--- Entries shown ---

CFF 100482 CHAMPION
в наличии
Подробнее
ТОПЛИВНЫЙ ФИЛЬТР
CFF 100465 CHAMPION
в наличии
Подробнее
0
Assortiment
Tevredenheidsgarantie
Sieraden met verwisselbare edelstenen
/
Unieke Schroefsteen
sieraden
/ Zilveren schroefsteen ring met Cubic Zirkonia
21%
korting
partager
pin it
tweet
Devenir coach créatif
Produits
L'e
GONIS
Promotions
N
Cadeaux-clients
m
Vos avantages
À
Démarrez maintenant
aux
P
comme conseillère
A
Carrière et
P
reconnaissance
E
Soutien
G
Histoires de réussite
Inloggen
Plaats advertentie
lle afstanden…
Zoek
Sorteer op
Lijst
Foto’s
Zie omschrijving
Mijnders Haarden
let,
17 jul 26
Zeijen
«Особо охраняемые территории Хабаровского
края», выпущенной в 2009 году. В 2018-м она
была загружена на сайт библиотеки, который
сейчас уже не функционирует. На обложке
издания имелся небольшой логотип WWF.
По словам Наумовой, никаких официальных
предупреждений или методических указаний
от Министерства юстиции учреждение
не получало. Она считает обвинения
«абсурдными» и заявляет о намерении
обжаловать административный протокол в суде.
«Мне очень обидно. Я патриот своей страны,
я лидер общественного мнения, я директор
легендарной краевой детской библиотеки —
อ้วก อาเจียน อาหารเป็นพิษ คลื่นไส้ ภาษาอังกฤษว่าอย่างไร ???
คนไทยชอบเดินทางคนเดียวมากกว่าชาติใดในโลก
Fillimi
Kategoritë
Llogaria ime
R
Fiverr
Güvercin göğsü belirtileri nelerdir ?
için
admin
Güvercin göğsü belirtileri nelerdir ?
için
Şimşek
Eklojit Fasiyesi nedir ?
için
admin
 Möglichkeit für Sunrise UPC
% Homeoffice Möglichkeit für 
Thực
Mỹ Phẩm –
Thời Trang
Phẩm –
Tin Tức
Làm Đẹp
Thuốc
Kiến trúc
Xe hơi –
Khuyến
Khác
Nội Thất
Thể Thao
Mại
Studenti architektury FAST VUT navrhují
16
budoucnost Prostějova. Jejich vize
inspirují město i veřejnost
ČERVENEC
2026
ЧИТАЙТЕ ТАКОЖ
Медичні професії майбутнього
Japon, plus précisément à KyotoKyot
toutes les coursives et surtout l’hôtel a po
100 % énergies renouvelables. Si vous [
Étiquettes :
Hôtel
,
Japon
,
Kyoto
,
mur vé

--- Instructions for the task ---
Please copy out every entry exactly, with nothing omitted.

--- Result of the task ---
CFF 100482 CHAMPION
в наличии
Подробнее
ТОПЛИВНЫЙ ФИЛЬТР
CFF 100465 CHAMPION
в наличии
Подробнее
0
Assortiment
Tevredenheidsgarantie
Sieraden met verwisselbare edelstenen
/
Unieke Schroefsteen
sieraden
/ Zilveren schroefsteen ring met Cubic Zirkonia
21%
korting
partager
pin it
tweet
Devenir coach créatif
Produits
L'e
GONIS
Promotions
N
Cadeaux-clients
m
Vos avantages
À
Démarrez maintenant
aux
P
comme conseillère
A
Carrière et
P
reconnaissance
E
Soutien
G
Histoires de réussite
Inloggen
Plaats advertentie
lle afstanden…
Zoek
Sorteer op
Lijst
Foto’s
Zie omschrijving
Mijnders Haarden
let,
17 jul 26
Zeijen
«Особо охраняемые территории Хабаровского
края», выпущенной в 2009 году. В 2018-м она
была загружена на сайт библиотеки, который
сейчас уже не функционирует. На обложке
издания имелся небольшой логотип WWF.
По словам Наумовой, никаких официальных
предупреждений или методических указаний
от Министерства юстиции учреждение
не получало. Она считает обвинения
«абсурдными» и заявляет о намерении
обжаловать административный протокол в суде.
«Мне очень обидно. Я патриот своей страны,
я лидер общественного мнения, я директор
легендарной краевой детской библиотеки —
อ้วก อาเจียน อาหารเป็นพิษ คลื่นไส้ ภาษาอังกฤษว่าอย่างไร ???
คนไทยชอบเดินทางคนเดียวมากกว่าชาติใดในโลก
Fillimi
Kategoritë
Llogaria ime
R
Fiverr
Güvercin göğsü belirtileri nelerdir ?
için
admin
Güvercin göğsü belirtileri nelerdir ?
için
Şimşek
Eklojit Fasiyesi nedir ?
için
admin
 Möglichkeit für Sunrise UPC
% Homeoffice Möglichkeit für 
Thực
Mỹ Phẩm –
Thời Trang
Phẩm –
Tin Tức
Làm Đẹp
Thuốc
Kiến trúc
Xe hơi –
Khuyến
Khác
Nội Thất
Thể Thao
Mại
Studenti architektury FAST VUT navrhují
16
budoucnost Prostějova. Jejich vize
inspirují město i veřejnost
ČERVENEC
2026
ЧИТАЙТЕ ТАКОЖ
Медичні професії майбутнього
Japon, plus précisément à KyotoKyot
toutes les coursives et surtout l’hôtel a po
100 % énergies renouvelables. Si vous [
Étiquettes :
Hôtel
,
Japon
,
Kyoto
,
mur vé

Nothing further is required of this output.